Doyle's complex attitude to his creation Sherlock Holmes is another theme. He disliked being identified solely as the creator of Holmes, regarding his other work such as his historical novels and his spritualist and political activism as being more important. But being the inventor of the brilliant detective is what gives Doyle his fame and gives his actions in the Edalji case more weight to the general public. His opponents also use it to dismiss him.
Edalji, of course had a much more difficult life. A simpler book would make him just an innocent victim, but the novel gives him a full personality, even if the narrative correctly never leaves his complete innocence in doubt. Edalji is depicted as as a solitary and phlegmatic person, who neither smoked or drank or ever married.
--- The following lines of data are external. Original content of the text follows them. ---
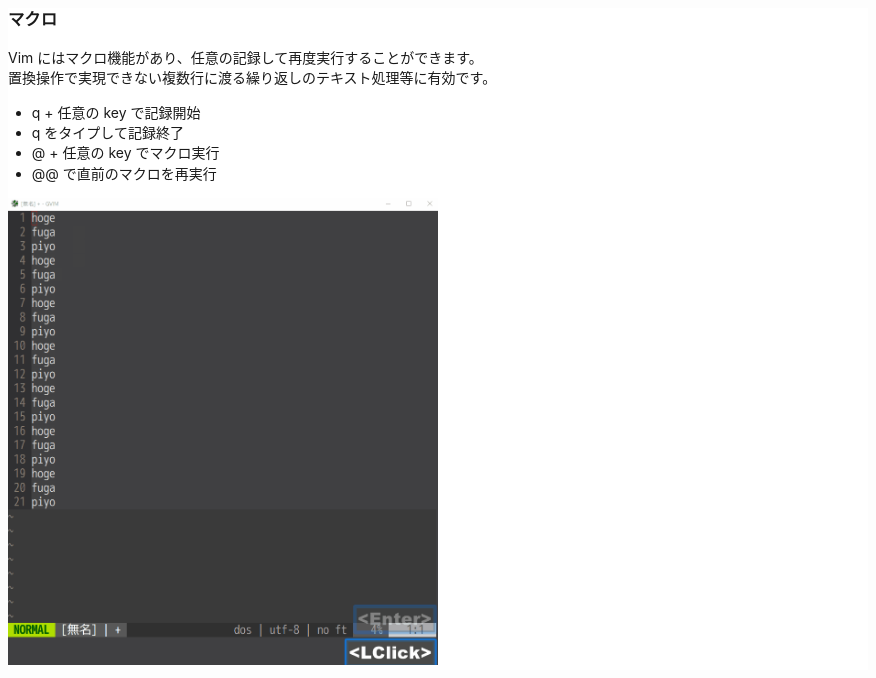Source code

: ### マクロ

Vim にはマクロ機能があり、任意の記録して再度実行することができます。  
置換操作で実現できない複数行に渡る繰り返しのテキスト処理等に有効です。

* q + 任意の key で記録開始
* q をタイプして記録終了
* @ + 任意の key でマクロ実行
* @@ で直前のマクロを再実行

<img src="./image/10_macro.gif" width="50%"/>  
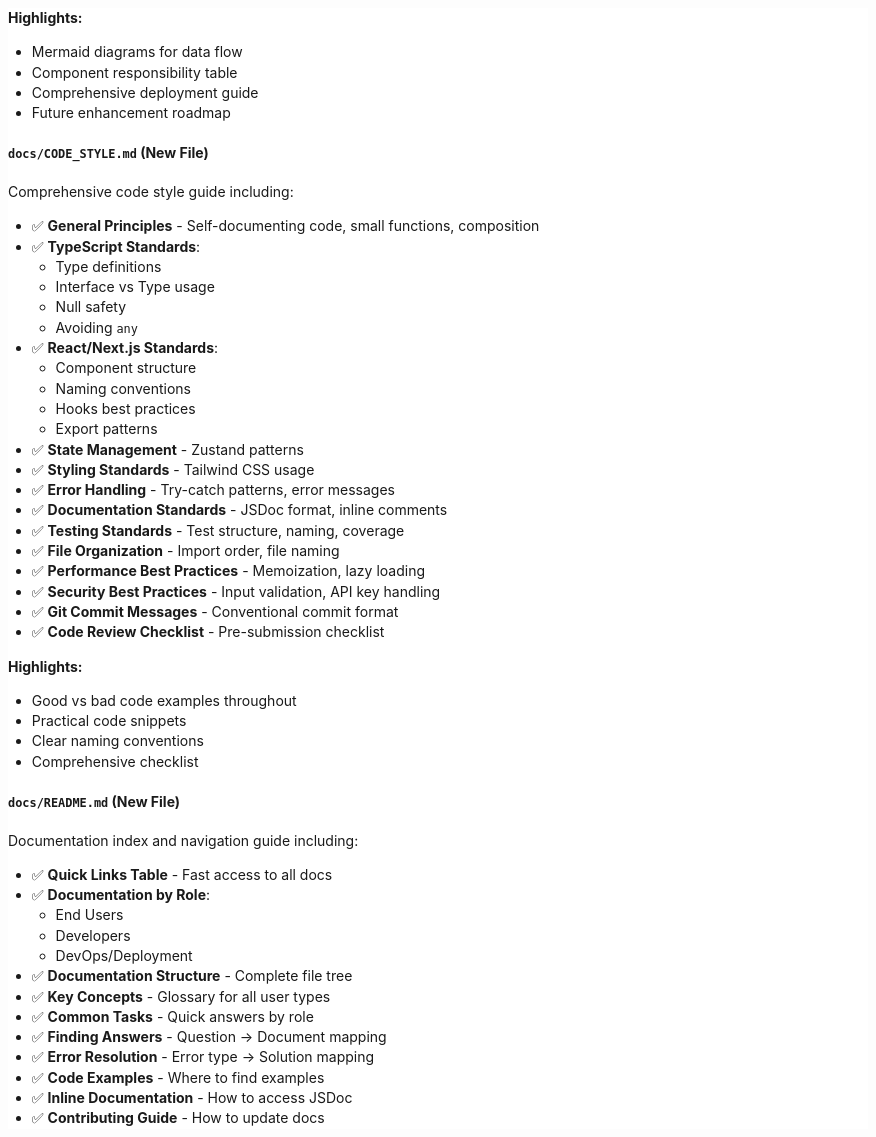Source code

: **Highlights:**

- Mermaid diagrams for data flow
- Component responsibility table
- Comprehensive deployment guide
- Future enhancement roadmap

#### `docs/CODE_STYLE.md` (New File)

Comprehensive code style guide including:

- ✅ **General Principles** - Self-documenting code, small functions, composition
- ✅ **TypeScript Standards**:
  - Type definitions
  - Interface vs Type usage
  - Null safety
  - Avoiding `any`
- ✅ **React/Next.js Standards**:
  - Component structure
  - Naming conventions
  - Hooks best practices
  - Export patterns
- ✅ **State Management** - Zustand patterns
- ✅ **Styling Standards** - Tailwind CSS usage
- ✅ **Error Handling** - Try-catch patterns, error messages
- ✅ **Documentation Standards** - JSDoc format, inline comments
- ✅ **Testing Standards** - Test structure, naming, coverage
- ✅ **File Organization** - Import order, file naming
- ✅ **Performance Best Practices** - Memoization, lazy loading
- ✅ **Security Best Practices** - Input validation, API key handling
- ✅ **Git Commit Messages** - Conventional commit format
- ✅ **Code Review Checklist** - Pre-submission checklist

**Highlights:**

- Good vs bad code examples throughout
- Practical code snippets
- Clear naming conventions
- Comprehensive checklist

#### `docs/README.md` (New File)

Documentation index and navigation guide including:

- ✅ **Quick Links Table** - Fast access to all docs
- ✅ **Documentation by Role**:
  - End Users
  - Developers
  - DevOps/Deployment
- ✅ **Documentation Structure** - Complete file tree
- ✅ **Key Concepts** - Glossary for all user types
- ✅ **Common Tasks** - Quick answers by role
- ✅ **Finding Answers** - Question → Document mapping
- ✅ **Error Resolution** - Error type → Solution mapping
- ✅ **Code Examples** - Where to find examples
- ✅ **Inline Documentation** - How to access JSDoc
- ✅ **Contributing Guide** - How to update docs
He has a firm sense of identity in being english, and a strong believer in the country’s laws and rules, until his conviction is shaken by his false conviction. Despite obviously being the victim of racist persecution, Edalji, firmly convinced of his own englishness, personally discounted that as an explanation for why some people strongly disliked him.
This gives him a point of commonality with Doyle, who was the son of two Irish immigrants to Scotland, yet regarded himself as English. As Doyle points out when they first meet, both him and Edalji are “unofficial Englishmen”. And the complexities of English identity is a major theme in the book. Edalji is the strongest believer in English laws and rules, yet is betrayed by its legal system. And Doyle develops a strong moral code inspired by romanticized tales of English knights and the mythical English king Arthur with who he shares his name, a code that is shaken by his own emotions and actions in his love affairs.
Arthur & George is a fine novel. The true history of Doyle and Edalji is a fascinating story on its own, but its fictionalized telling in Barnes’s novel is remarkable for its power. The prose is beautiful, as is the depth and complexity of its characterization.